WORK ITEM
Send back the line that contains "exposure_s: 1/120" and all lines following it through the end of the data below, exactly, omitting pictures.

MATERIAL FOR THE TASK Start Marker

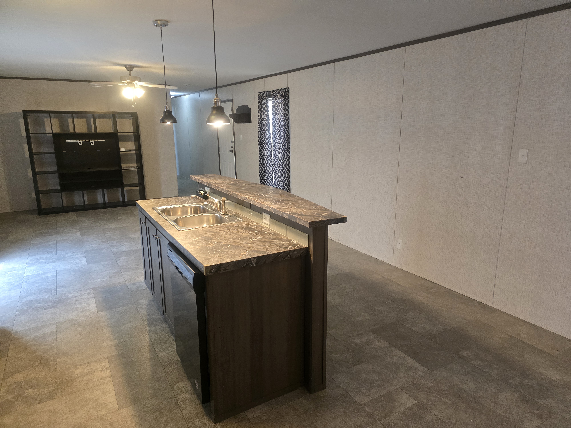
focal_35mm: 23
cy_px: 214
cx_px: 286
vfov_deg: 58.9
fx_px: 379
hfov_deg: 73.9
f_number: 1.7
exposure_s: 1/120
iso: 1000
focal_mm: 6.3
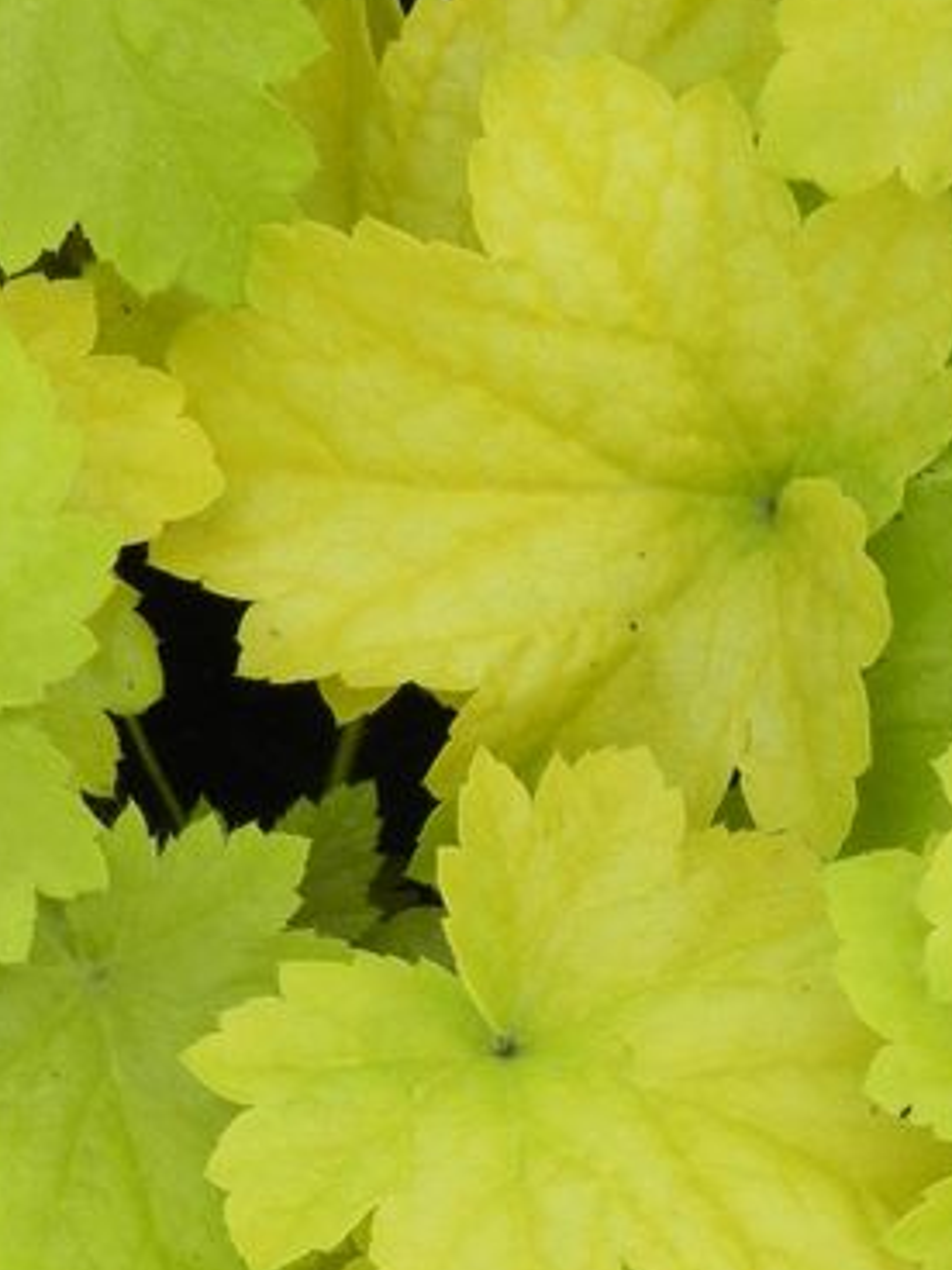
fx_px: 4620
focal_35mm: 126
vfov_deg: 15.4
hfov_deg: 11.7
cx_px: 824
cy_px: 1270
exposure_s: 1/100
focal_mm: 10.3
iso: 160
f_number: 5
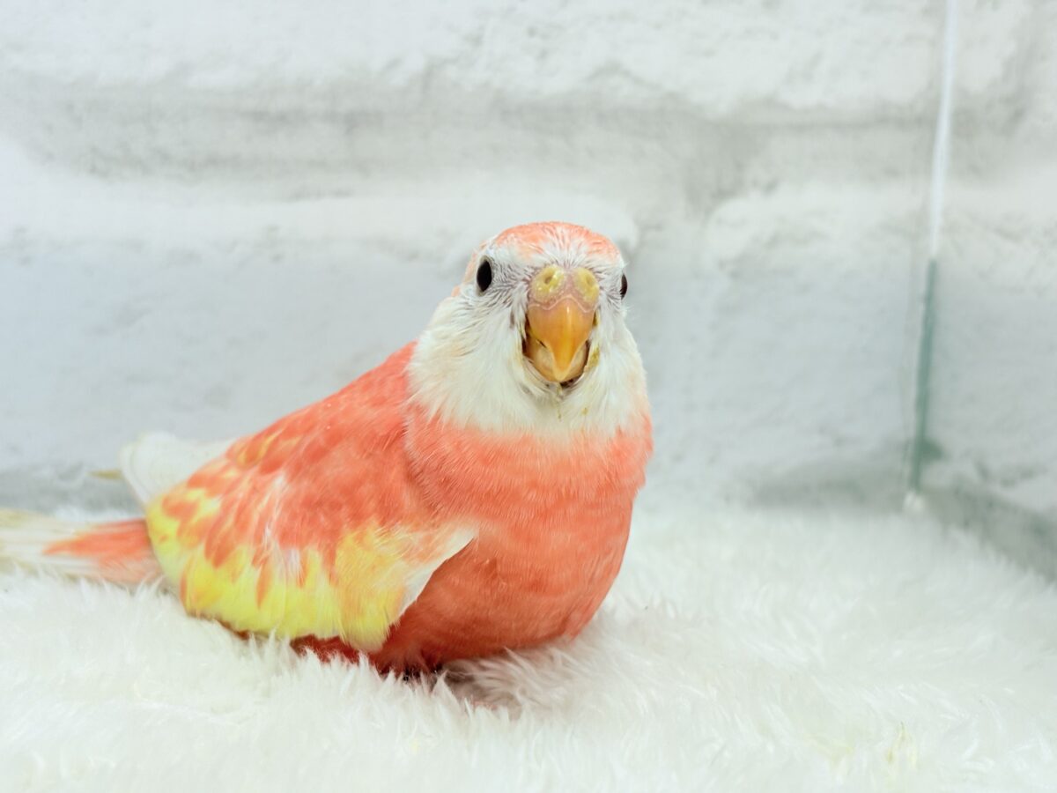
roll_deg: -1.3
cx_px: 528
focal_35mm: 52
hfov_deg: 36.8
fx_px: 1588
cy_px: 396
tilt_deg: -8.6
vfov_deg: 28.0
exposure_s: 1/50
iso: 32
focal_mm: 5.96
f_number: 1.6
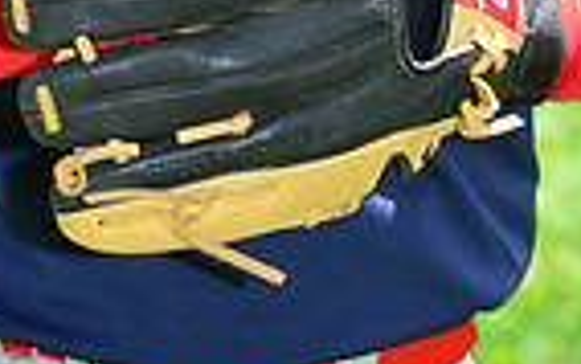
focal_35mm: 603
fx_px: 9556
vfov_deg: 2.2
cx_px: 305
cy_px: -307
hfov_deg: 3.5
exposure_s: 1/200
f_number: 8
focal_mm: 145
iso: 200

MATERIAL FOR THE TASK End Marker

SOLVED PROBLEM
exposure_s: 1/120
iso: 1000
focal_mm: 6.3
fx_px: 4620
focal_35mm: 126
vfov_deg: 15.4
hfov_deg: 11.7
cx_px: 824
cy_px: 1270
exposure_s: 1/100
focal_mm: 10.3
iso: 160
f_number: 5
roll_deg: -1.3
cx_px: 528
focal_35mm: 52
hfov_deg: 36.8
fx_px: 1588
cy_px: 396
tilt_deg: -8.6
vfov_deg: 28.0
exposure_s: 1/50
iso: 32
focal_mm: 5.96
f_number: 1.6
focal_35mm: 603
fx_px: 9556
vfov_deg: 2.2
cx_px: 305
cy_px: -307
hfov_deg: 3.5
exposure_s: 1/200
f_number: 8
focal_mm: 145
iso: 200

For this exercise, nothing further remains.